The first version of the Rankin scale appeared in the 80s. Its main purpose was to correctly assess the condition of the patient after a stroke. The Rankin scale also helped in choosing appropriate measures to restore the human body. This technique is now widely used by doctors involved in the rehabilitation of patients affected by cerebrovascular disorders.
Subsequently, a modified Rankin scale was released. It not only reflects the degree of functional impairment, but also allows you to objectively evaluate the effectiveness of rehabilitation measures. Also, with its help, you can identify the need for various additional devices for the disabled.
Rankin Scale Description
The method is based on the study of Nichs pictures, Rivermead analysis. Diagnostics in each clinic is individual. According to the Rankin scale, a specialist determines the further life activity and the level of disability of a person who has had a stroke. Based on the studies obtained, thrombolytic therapy is performed.
Using the scale, they diagnose:
- quality of speech activity;
- changes in the functioning of the musculoskeletal system;
- level of awareness;
- sensitivity;
- the ability to control body movements.
The scale determines the severity of the patient's condition. The health assessment table consists of six items. Each provides a detailed description of the condition of a patient with cerebrovascular accident.
High Rankin Health Score
The first two paragraphs describe a patient who was practically unaffected by the pathology, who retained the capacity of a patient who does not need rehabilitation:
- Zero. Legal capacity is not impaired. There are no problems arising after a stroke, there are no restrictions.
- First. Small changes in speech, writing, and speed of reading are observed. There are disorders in the emotional plane. A person leads a habitual independent lifestyle, but cannot perform actions associated with fine motor skills and increased attention.
Low Health Rating
The remaining paragraphs describe the condition of a patient who has partially or completely lost his legal capacity and needs outside help:
- Second. The patient partially loses legal capacity. Life is possible without outside support, if you do not need to perform complex actions. Restrictions on some activities: driving, dancing, running, physical labor.

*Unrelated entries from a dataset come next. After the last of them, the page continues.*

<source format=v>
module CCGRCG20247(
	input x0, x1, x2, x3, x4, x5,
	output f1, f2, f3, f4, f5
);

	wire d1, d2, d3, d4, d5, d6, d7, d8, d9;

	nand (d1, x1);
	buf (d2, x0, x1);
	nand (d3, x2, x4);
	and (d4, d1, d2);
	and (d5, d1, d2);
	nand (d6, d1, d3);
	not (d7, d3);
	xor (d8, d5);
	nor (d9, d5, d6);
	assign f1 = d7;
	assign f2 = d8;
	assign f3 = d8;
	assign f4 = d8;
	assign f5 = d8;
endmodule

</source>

- Third. Disability moderate. A person needs outside help, but he moves on his own, possibly using assistive devices. Psychological and moral support is needed.
- Fourth. Moderate level of loss of motor functions. The patient needs outside support. It does not take care of itself.

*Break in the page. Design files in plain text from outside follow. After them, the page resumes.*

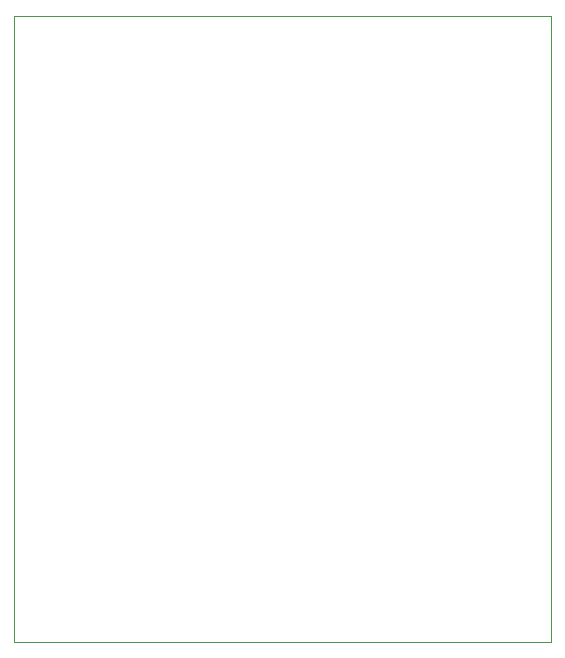
<source format=gbr>
G04 #@! TF.FileFunction,Profile,NP*
%FSLAX46Y46*%
G04 Gerber Fmt 4.6, Leading zero omitted, Abs format (unit mm)*
G04 Created by KiCad (PCBNEW 4.0.4-stable) date 01/27/17 12:31:46*
%MOMM*%
%LPD*%
G01*
G04 APERTURE LIST*
%ADD10C,0.100000*%
G04 APERTURE END LIST*
D10*
X126250000Y-69600000D02*
X126250000Y-122600000D01*
X171750000Y-69600000D02*
X126250000Y-69600000D01*
X171750000Y-122600000D02*
X171750000Y-69600000D01*
X126250000Y-122600000D02*
X171750000Y-122600000D01*
M02*

</source>
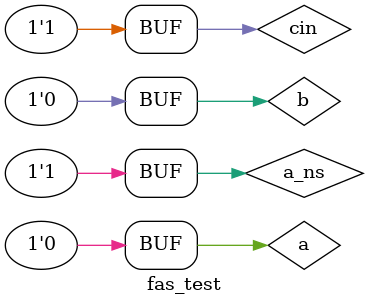
<source format=sv>
module fas_test;

logic cin;
logic b;
logic a_ns;
logic a;
logic cout;
logic s;
fas fas_inst (.cout(cout), .s(s), .cin(cin), .b(b), .a_ns(a_ns), .a(a));
initial begin
cin=1'b1;
b=1'b0;
a_ns=1'b1;
a=1'b0;
#100 //upper bound for the expected tpd
a_ns=1'b0;
#100 //upper bound for the expected tpd
a_ns=1'b1;
#100; //upper bound for the expected tpd
end
// End of your code

endmodule


</source>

- Fifth. The most serious condition of the patient, the last degree of disability. Need round-the-clock supervision and care. A person is bedridden for life, uncontrolled urination occurs.
In the original version of the scale, the sixth level was present - the death of the patient. In a modified system, it is not.
The use of the method
The main component of medical care after treatment of a critical condition in a stroke is rehabilitation. During this period, it is necessary to get rid of neurological abnormalities as much as possible.
An important role in the recovery is played by the individual characteristics of the human body. The Rankin scale can significantly facilitate the work of a neurologist who makes up a coherent rehabilitation plan.
In addition, the obtained scale values ββare used by doctors involved in recovery procedures. This method is also used to assess the need for the rehabilitation process itself. You can also highlight the fact that the Rankin scale reveals the feasibility of using and a variety of means for moving the patient (stroller, walker, cane).